World War 3 Alert: Kim Jong-Un Threatens U.S. — ‘No Mercy’ After Missile Test Nuclear Breakthrough [UPDATED]


After last Sunday’s successful North Korea missile launch that marked what experts call a “significant breakthrough” for the rogue country’s fast-moving nuclear weapons program, North Korea leader Kim Jong-un issued an explicit threat to the United States, saying that anyone who stands in the way of the country’s nuclear program “should not expect any mercy.”

The launch of a Hwasong-12 medium range missile, which North Korea says is capable of delivering a “large-size heavy nuclear warhead,” revealed new capabilities not previously on display in earlier North Korea missile tests, according to nuclear nonproliferation expert David Schmerler of the James Martin Center for Nonproliferation Studies in Monterey, California.

UPDATE, MAY 21, 11 a.m. EDT: North Korea on Sunday successfully tested its second missile in a week, the South Korean and U.S. governments said. The type of missile had not et been identified Sunday morning U.S. Eastern Time, but the projectile flew about 300 miles, and reached an altitude of about 650 miles — significantly lower than last weekend’s test which was considered the most successful and potentially arming missile test yet carried out by North Korea.

A statement from the White House Sunday morning said only that the U.S. government was “aware” of the latest missile launch, and noted that the missile “has a shorter range” than the missiles fired in the North Korea’s three previous tests.

ORIGINAL STORY TEXT FOLLOWS:

“This is the first successful test (of this type of missile) that we know of,” Schmerler told CNN. “One of the big takeaways is the missile’s performance, which might give credit to their own design capability. It outperformed previous, copied missile designs, which means that their ballistic missile program is moving at an accelerating rate.”

Defense analysts in both the U.S. and South Korea said that they have confirmed North Korea’s claim that the missile reached an altitude of more than 1,300 miles — roughly five times as high as the International Space Station — and then survived re-entry into Earth’s atmosphere that heated the missile to more than 9,000 degrees Fahrenheit.

North Korea leader Kim Jong Un prepares to oversee the May 14 test launch of a new missile capable of delivering a nuclear warhead. (Image By KRT/AP Images)

Previously, the ability to endure high-temperature re-entry had been a major stumbling block for North Korea in its program to develop missiles capable of delivering nuclear weapons over long distances. But the country’s nuclear program now appears to have crossed that hurdle, according to U.S. defense experts who described the May 14 test launch as a success for the hermit nation.
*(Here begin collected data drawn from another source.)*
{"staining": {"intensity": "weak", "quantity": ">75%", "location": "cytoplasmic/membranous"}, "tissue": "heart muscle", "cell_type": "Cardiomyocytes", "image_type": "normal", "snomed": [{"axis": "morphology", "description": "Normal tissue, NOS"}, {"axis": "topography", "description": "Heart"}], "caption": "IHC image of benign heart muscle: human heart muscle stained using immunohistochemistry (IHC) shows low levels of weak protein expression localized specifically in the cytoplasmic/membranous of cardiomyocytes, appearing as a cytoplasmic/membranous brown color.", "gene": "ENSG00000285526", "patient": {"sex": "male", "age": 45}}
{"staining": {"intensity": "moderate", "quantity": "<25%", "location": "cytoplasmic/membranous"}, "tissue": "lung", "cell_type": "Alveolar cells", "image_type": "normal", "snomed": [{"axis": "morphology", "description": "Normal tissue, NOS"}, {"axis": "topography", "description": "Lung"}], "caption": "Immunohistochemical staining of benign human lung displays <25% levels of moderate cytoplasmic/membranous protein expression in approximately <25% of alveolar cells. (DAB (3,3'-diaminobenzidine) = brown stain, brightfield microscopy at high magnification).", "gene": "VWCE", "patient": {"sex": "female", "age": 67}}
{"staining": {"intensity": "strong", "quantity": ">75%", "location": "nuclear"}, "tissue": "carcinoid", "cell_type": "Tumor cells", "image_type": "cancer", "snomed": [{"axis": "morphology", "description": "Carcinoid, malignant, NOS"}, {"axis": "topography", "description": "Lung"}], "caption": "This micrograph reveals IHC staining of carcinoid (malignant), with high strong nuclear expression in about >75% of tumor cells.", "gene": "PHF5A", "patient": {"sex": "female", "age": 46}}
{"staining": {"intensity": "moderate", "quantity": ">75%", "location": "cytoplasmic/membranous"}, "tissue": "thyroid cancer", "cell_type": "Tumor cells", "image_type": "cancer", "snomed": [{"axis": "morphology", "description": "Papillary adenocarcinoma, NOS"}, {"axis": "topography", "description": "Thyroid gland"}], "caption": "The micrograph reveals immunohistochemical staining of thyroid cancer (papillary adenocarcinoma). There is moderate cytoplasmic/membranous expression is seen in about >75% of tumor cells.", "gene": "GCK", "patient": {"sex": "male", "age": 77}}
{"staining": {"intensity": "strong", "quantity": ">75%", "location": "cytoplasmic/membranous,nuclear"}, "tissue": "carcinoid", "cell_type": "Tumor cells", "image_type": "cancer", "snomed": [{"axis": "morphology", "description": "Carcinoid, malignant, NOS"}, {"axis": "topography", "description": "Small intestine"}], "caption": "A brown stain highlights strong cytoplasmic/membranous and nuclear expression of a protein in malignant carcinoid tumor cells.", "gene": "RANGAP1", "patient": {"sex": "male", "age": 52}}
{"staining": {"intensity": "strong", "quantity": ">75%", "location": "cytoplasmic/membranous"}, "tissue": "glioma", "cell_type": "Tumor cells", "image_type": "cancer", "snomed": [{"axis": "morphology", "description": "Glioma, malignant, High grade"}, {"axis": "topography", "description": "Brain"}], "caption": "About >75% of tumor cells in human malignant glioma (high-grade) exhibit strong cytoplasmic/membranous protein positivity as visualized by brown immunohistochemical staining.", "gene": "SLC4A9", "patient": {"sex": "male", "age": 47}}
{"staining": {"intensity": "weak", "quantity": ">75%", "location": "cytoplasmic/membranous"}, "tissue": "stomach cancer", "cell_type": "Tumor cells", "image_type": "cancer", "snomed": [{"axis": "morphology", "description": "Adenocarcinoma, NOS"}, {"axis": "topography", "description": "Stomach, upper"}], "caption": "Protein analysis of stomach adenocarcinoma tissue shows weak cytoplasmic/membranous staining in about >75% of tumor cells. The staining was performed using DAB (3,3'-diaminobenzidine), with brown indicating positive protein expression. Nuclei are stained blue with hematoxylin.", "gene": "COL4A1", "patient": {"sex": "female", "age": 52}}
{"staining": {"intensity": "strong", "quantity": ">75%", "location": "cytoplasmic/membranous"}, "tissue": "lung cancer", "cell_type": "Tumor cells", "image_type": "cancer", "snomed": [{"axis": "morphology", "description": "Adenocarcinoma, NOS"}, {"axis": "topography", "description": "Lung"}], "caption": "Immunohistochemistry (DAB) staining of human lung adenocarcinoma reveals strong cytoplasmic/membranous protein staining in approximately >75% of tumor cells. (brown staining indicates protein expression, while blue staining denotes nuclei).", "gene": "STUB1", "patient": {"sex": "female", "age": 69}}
“Those who challenge the dignity and social system of the DPRK, faulting its legitimate step for bolstering the nuclear force for self-defence, should not expect any mercy,” the North Korean government said in a statement issued last week, following the missile launch.

Watch the May 14 launch of the potentially nuclear-armed missile in the video below, originally broadcast on North Korea state television and released by the official government news outlet, KCNA.

North Korea is known to have carried out five test explosions of nuclear weapons, all at the Punggye-ri test site near the northeastern coast of the country. But defense experts in the U.S. believe that it could take another three years for North Korean scientists to build a nuclear warhead compact enough to be mounted on a missile such as the Hwasong-12.

Nonetheless, they considered the successful test launch on May 14 to be a significant advance toward North Korea’s goal of building a missile that could strike the mainland United States with a nuclear attack. Last Sunday’s test did show, however, that the new missile is already capable of reaching the U.S. territory of Guam, which has a population of 170,000 and whose residents are U.S. citizens.

Additionally, Guam is the site of three U.S. military bases where about 6,000 American servicemen are now stationed, and is considered a major “hub” of the U.S. military presence in the Pacific. American presence there is scheduled to nearly double in 2022 when the U.S. transfers 5,000 Marines from the Japanese island of Okinawa to Guam.

South Korean TV viewers watch an image of North Korea leader Kim Jong Un as he prepared to supervise last Sunday’s missile test launch. (Image By Lee Jin-man/AP Images)

While most previous North Korean missiles have been adapted from existing missile designs created by the former Soviet Union, the missile launched last Sunday appears to be original to North Korea — another breakthrough for North Korea’s weapons developers, according to Schmerler, who said that the component parts of the missile depicted in the video seen above on this page “seem to be uniquely North Korean.”